10. He seeks to rely on the authority of Ahmed Musa Ismail vs Kumba Ole Mtamorua & 4 Others (2014) eKLR, the court held thus;“The principles upon which we exercise our jurisdiction under Rule 5 (2) (b) of the Court of Appeal Rules, are notorious. See for instance, Dhiman vs Shah (2008) KLR 165, Bob Morgan Systems Limited & Another vs Johns (2004) 1KLR 194. An applicant must show that he has an arguable appeal and further that unless we grant the orders sought, his appeal be, if successful will be rendered nugatory. An arguable appeal may not raise multiplicity of explorable points, a single one may suffice. That point or points need not be such as must necessarily succeed on full consideration of the appeal. It is enough that it is a point on which there can be a bona fide question to be exploit and answered within the context of an appellate adjudication. The second limb, and both must be established is an indication that stays or injunctions are not automatic. Rather they are granted to preserve the integrity of the appellate process so as not to render any eventual success a mere pyrrhic victory devoid of substance or succor by reason of intervening loss, harm or destruction that turns the appeal into a mere academic ritual.”
11. The Respondent written submissions are geared to a dismissal of the application. It is their argument that it fails to meet the threshold for such grant of stay of execution, the substantial loss and security for due performance of the decree.
12. He seeks to rely on the authority of James Wangalwa & Another vs. Agnes Naliaka Cheseto (2012) eKLR, where the court held thus;“No doubt, in law, the fact that the process of execution has been put in motion, or is likely to be put in motion, by itself, does not amount to substantial loss. Even when execution has been levied and completed, that is to say, the attached properties have been sold, does not in itself amount to substantial loss under Order 42 Rule 6 of the CPR. This is so because execution is a lawful process. The applicant must establish other factors which show that the execution will create a state of affairs that will irreparably affect or negate the very essential core of the applicant as the successful party in the appeal… the issue of substantial loss is the cornerstone of both jurisdictions. Substantial loss is what has to be prevented by preserving the status quo because such loss would render the appeal nugatory.
13. The Appellant/Applicant’s case is lost on a test of preponderance of evidence.

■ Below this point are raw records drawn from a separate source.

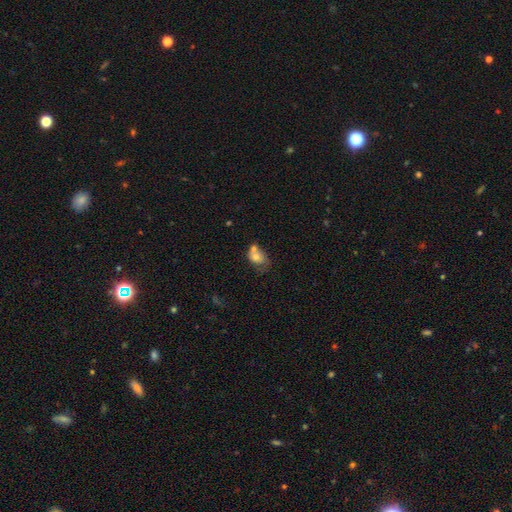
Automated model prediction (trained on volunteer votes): smooth 61%, featured or disk 30%, star or artifact 9%. Down the decision tree: how rounded — in between (60%); merging — merger (51%).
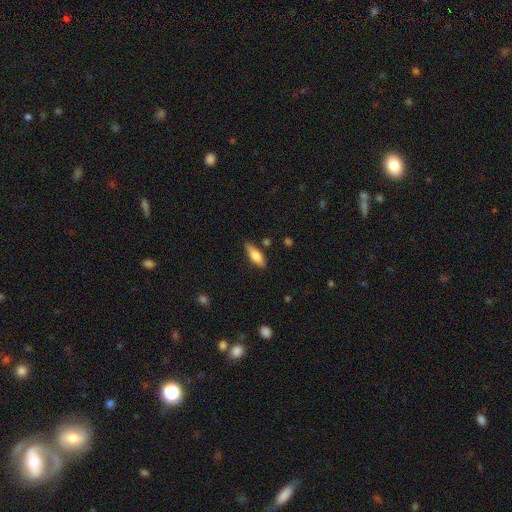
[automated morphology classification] The model was most divided on "how rounded": in between: 64%, cigar-shaped: 34%, round: 2%. More confident: merging — none (77%); smooth or featured — smooth (76%).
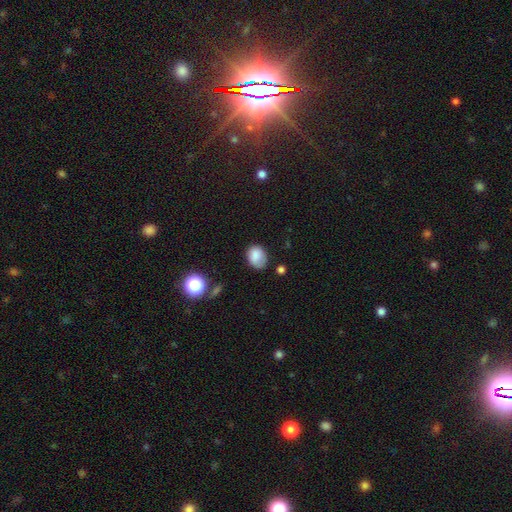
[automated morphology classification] This appears to be a smooth galaxy with no disk features (82%) that is in between round and cigar-shaped (69%). Merging: none (61%).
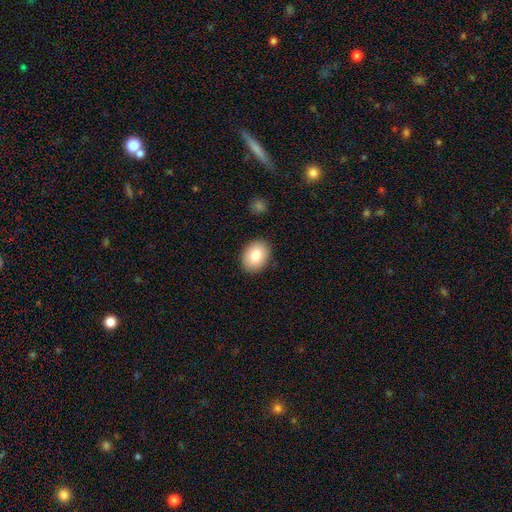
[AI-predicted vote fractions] Smooth or featured?
  - smooth: 82% *
  - featured or disk: 11%
  - star or artifact: 7%
How rounded?
  - in between: 69% *
  - round: 31%
  - cigar-shaped: 1%
Merging?
  - none: 88% *
  - minor disturbance: 8%
  - major disturbance: 2%
  - merger: 1%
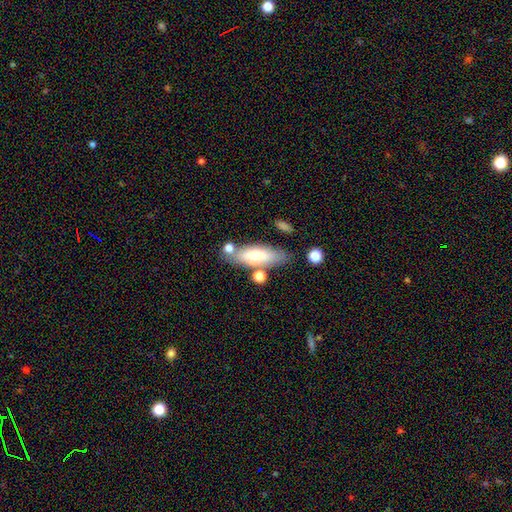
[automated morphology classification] Smooth or featured? smooth (65%)
How rounded? in between (55%)
Merging? none (70%)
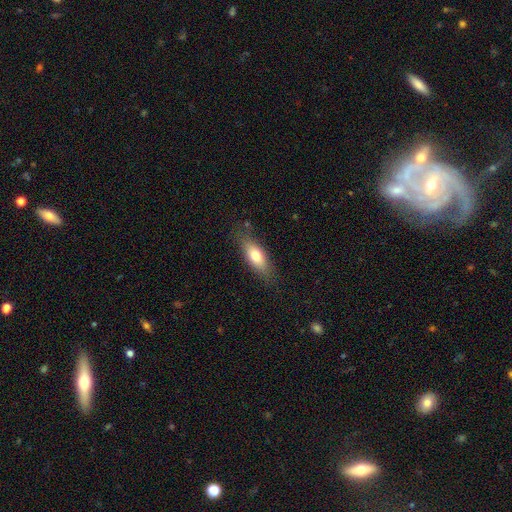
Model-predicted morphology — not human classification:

She has not demonstrated a case of the appeal being rendered nugatory as is required of such situations. She has not demonstrated that the Claimant/Respondent is a pauper and therefore not capable of reimbursements, if at all, on the success of the appeal.
14. I agree with the Respondent. No diligence in the prosecution of the appeal is demonstrated by the Applicant. Again, the Applicant has not met the threshold for issue of the orders sought.
15. I am therefore inclined to dismiss the application with orders that each party bears their costs.
DATED AND DELIVERED AT NYERI THIS 16TH DAY OF SEPTEMBER 2022. D.K. NJAGI MARETEJUDGEAppearances1. Mr. Kioni instructed by Kabira Kioni & Co.Advocates for the Appellant/Applicant2. Mrs.Magua instructed by Magua & Mbatha Advocates for the Respondent.